The Stat Approach
In September, the Office of Management and Budget released its final evaluation of the performance of federal programs. This was the last act of OMB's five-year-old PART endeavor, the catchy acronym standing for a clunky title: Performance Assessment Rating Tool. PART found that 80 percent of 1,017 federal programs were performing acceptably. The other 20 percent either could not demonstrate results or were judged to be failing.
The program, an important element of a serious Bush administration effort to focus on management, made great strides toward systematic performance measurement, although it never was embraced by Congress and so had little influence on budgeting decisions.
PART won the Harvard Kennedy School Innovations in American Government Award in 2005. This signaled that accountability, once the sine qua non of public management, had given way to performance as the holy grail, though I suppose one could argue that the latter is a subset of the former. The ascendance of performance had been telegraphed when the innovations awards crowd crowned Baltimore's CitiStat as a winner one year earlier.
CitiStat's principles have a longer, and more closely examined, history than PART, its ancestry tracking back to the CompStat program former Mayor Rudolph Giuliani started in New York City to identify and address high-crime locations. So, when invited by Baltimore Mayor Sheila Dixon to a conference about CitiStat, I thought I might pick up some lessons of interest to the federal management cadre.
The conference started off with an actual CitiStat weekly meeting, this one to examine the progress of CleanStat, Dixon's effort to enlist several city departments in meeting her priority goal of a "cleaner, greener, healthier and safer" Baltimore. "Grime and crime go together," said CitiStat's leader, deputy mayor Christopher Thomaskutty.
On the hot seat was Valentina Ukwuoma, head of the Solid Waste Bureau, and her deputies. Why, inquired the inquisitors, was the Poplar Grove area of the city, though targeted for increased city services, suffering from 65 overdue high grass and weed requests, 35 overdue cleaning requests, and 58 overdue forestry requests?" And why was one of eight graffiti-removal crews closing only 1.81 service requests per hour, while every other was above 2.5 and the highest was at 3.4?
Such questions underline the emphasis on objective statistics in the "stat" approach. And this level of street detail is what makes CitiStat work in Baltimore's 80 square miles. But, one wondered, how would it translate one or two levels up in the federalist scheme?
The beginnings of an answer are coming out of Maryland's capital, where Gov. Martin O'Malley, who invented the CitiStat program while serving as mayor of Baltimore, is now striving to install State-Stat in Annapolis. At the conference, O'Malley and a top aide, Matt Gallagher, voiced frustration with slow progress at the state level.
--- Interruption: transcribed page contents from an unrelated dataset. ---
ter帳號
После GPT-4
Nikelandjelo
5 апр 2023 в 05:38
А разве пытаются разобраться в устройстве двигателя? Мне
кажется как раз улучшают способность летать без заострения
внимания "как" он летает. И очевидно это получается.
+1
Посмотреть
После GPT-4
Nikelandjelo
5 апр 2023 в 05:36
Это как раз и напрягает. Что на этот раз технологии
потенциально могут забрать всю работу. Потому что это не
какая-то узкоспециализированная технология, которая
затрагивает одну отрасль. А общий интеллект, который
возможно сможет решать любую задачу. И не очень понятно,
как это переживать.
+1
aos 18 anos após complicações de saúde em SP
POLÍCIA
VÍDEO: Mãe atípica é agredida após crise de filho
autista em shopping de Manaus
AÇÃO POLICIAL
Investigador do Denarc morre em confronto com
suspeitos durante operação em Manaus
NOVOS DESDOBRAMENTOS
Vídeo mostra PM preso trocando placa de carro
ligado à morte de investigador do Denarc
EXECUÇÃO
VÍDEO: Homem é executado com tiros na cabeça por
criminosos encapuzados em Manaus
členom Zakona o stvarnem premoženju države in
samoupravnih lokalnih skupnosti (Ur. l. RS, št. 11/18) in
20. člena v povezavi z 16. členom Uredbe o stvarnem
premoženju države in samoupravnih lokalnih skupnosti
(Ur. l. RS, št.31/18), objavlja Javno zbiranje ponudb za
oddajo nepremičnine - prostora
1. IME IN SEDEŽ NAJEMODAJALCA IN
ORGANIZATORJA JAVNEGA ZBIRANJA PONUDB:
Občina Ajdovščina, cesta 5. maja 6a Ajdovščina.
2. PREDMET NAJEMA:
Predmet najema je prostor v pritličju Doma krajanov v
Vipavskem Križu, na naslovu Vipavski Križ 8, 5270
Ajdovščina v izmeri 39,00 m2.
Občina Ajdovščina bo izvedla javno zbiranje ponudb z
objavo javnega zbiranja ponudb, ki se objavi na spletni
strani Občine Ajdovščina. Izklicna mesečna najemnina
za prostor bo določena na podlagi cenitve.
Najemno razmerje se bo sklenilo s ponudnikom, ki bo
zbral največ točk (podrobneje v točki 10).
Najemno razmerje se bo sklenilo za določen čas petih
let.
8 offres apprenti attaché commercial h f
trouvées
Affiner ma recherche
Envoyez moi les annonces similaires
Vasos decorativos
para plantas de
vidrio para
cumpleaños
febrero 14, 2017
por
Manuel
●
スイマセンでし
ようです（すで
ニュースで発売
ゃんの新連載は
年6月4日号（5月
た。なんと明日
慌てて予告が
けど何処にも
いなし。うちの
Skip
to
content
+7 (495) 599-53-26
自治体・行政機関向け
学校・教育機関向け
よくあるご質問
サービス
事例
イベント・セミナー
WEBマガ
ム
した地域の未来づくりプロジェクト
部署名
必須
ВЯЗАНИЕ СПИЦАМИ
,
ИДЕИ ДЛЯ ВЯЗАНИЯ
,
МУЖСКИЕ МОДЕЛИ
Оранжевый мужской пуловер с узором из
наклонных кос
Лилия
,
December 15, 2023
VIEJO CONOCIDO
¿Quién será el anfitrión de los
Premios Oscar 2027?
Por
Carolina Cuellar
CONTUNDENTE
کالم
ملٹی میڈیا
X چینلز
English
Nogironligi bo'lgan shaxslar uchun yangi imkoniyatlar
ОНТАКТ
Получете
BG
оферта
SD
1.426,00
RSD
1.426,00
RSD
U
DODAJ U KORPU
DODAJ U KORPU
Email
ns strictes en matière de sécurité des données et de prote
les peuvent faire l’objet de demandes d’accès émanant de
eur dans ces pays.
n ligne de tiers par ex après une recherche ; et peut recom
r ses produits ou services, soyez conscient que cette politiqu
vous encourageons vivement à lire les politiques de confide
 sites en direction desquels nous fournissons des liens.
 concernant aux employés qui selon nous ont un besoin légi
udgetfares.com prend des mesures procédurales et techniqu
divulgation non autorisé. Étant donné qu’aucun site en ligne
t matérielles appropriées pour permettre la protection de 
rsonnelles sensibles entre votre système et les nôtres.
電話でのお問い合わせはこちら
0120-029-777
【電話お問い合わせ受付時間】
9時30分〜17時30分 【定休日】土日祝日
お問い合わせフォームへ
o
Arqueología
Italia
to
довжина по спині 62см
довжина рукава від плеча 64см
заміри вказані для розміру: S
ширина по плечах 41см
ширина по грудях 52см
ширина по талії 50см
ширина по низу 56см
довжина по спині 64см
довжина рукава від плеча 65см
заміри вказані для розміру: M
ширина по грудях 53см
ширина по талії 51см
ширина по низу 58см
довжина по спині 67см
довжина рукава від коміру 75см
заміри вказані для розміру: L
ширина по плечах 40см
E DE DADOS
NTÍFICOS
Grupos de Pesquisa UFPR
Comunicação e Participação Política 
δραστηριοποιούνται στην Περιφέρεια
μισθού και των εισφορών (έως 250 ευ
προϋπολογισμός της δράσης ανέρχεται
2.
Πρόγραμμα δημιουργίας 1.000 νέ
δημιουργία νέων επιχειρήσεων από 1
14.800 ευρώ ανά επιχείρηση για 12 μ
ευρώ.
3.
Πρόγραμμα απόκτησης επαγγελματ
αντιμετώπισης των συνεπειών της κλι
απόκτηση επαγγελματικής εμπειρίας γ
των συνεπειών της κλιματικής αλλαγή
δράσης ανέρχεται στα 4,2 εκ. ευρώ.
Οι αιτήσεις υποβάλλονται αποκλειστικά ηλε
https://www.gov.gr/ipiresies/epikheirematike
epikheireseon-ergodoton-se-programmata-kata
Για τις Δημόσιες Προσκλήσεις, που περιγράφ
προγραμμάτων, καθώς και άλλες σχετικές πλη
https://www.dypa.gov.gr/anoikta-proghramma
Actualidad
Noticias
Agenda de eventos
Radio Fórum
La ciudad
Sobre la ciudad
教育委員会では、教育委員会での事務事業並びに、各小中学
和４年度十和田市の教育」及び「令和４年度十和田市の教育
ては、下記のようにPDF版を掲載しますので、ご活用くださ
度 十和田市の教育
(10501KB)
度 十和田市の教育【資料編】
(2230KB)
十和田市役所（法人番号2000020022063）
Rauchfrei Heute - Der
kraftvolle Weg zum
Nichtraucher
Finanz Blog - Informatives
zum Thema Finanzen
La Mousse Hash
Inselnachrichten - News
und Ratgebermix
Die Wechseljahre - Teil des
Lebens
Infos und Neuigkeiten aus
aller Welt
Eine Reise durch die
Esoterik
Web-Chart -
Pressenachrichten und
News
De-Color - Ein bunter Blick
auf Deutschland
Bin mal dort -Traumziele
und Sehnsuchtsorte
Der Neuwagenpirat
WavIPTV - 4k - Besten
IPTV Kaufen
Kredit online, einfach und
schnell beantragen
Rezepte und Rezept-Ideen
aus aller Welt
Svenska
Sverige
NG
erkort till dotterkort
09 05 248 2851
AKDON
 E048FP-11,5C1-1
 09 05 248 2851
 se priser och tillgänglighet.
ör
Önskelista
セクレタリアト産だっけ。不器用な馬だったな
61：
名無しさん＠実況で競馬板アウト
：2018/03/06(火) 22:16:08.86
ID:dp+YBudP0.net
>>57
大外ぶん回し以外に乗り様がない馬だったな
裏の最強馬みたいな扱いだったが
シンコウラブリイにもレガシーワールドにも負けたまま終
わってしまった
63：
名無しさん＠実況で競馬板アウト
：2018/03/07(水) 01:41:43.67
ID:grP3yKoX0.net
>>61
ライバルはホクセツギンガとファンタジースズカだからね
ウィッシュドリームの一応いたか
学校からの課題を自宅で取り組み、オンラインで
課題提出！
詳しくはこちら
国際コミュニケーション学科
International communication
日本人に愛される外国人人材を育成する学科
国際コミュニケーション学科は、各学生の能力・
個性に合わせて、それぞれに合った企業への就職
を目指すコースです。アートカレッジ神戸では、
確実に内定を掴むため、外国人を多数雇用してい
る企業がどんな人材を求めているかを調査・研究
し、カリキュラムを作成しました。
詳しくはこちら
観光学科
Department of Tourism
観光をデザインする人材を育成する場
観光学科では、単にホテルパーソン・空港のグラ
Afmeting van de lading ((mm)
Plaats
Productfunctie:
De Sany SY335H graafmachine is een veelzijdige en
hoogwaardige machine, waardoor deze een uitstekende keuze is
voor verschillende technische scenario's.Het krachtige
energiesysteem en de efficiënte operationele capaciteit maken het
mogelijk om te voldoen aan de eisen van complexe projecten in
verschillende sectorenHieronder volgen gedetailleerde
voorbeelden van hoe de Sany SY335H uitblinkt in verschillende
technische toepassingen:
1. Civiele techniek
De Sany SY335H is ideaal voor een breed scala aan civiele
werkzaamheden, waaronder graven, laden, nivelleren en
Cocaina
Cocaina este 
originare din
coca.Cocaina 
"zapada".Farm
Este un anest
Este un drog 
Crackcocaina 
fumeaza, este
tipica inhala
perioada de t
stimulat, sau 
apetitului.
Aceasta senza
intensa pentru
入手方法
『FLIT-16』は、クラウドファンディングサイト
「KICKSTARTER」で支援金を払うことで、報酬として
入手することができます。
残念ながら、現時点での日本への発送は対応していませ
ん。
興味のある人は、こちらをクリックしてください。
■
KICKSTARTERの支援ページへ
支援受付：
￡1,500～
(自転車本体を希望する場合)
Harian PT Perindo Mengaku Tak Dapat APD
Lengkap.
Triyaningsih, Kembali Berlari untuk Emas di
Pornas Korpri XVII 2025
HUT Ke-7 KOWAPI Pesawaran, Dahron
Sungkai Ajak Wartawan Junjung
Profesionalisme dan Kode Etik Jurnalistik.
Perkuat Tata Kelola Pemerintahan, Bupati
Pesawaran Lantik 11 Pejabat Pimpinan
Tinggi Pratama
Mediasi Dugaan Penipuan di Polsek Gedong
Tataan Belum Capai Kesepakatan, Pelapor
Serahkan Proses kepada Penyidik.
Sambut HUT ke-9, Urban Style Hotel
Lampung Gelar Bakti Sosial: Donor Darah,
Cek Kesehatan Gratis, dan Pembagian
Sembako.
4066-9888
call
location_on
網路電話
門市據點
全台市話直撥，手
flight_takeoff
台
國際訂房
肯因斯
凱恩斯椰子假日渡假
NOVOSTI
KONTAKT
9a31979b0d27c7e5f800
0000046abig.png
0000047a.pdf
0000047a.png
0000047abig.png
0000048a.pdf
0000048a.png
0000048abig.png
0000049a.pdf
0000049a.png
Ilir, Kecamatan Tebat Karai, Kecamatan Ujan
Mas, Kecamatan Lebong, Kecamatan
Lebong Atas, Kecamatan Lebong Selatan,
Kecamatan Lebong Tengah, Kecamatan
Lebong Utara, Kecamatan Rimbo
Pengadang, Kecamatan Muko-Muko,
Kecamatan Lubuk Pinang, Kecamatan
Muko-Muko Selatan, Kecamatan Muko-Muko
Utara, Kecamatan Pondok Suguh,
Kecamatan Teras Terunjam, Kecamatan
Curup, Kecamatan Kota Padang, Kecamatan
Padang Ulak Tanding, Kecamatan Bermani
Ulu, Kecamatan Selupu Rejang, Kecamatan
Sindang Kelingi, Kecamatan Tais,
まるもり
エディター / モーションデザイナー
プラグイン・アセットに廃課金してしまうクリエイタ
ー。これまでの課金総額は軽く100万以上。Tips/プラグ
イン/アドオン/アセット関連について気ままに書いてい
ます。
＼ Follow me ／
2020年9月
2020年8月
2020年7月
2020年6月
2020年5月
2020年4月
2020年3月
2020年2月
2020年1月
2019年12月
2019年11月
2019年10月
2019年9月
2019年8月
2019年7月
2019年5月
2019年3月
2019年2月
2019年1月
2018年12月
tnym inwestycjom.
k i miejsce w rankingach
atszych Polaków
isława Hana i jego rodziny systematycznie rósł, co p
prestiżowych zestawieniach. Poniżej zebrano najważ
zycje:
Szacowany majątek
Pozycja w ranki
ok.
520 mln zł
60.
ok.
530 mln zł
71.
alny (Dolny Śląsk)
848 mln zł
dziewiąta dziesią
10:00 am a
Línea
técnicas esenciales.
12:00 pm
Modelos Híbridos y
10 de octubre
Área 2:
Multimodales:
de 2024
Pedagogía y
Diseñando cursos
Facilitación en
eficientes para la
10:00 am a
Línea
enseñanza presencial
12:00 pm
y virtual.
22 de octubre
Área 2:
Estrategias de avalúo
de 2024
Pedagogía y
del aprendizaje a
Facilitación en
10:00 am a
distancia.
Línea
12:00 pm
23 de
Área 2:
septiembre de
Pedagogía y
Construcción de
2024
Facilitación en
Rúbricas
Departmental secretaries were not used to providing details about their agencies' performance, and as Gallagher observed, it's difficult to hold a single agency accountable for such goals as mitigating pollution in the Chesapeake Bay or ensuring a child's well-being. Still, as meetings with secretaries progress, the governor's expectations become clear: Programs need to measure and im-prove their performance, and their leaders will be held to strict account.
At the federal level, these challenges are compounded. Few agencies can claim they are solely responsible for social, environmental or other outcomes. But the insistence by O'Malley and Dixon that agencies do better, and the personal time they invest in this pursuit, offer examples that the next president and leaders of Congress could follow if they're seriously interested in pursuing the goal of a high-performing government.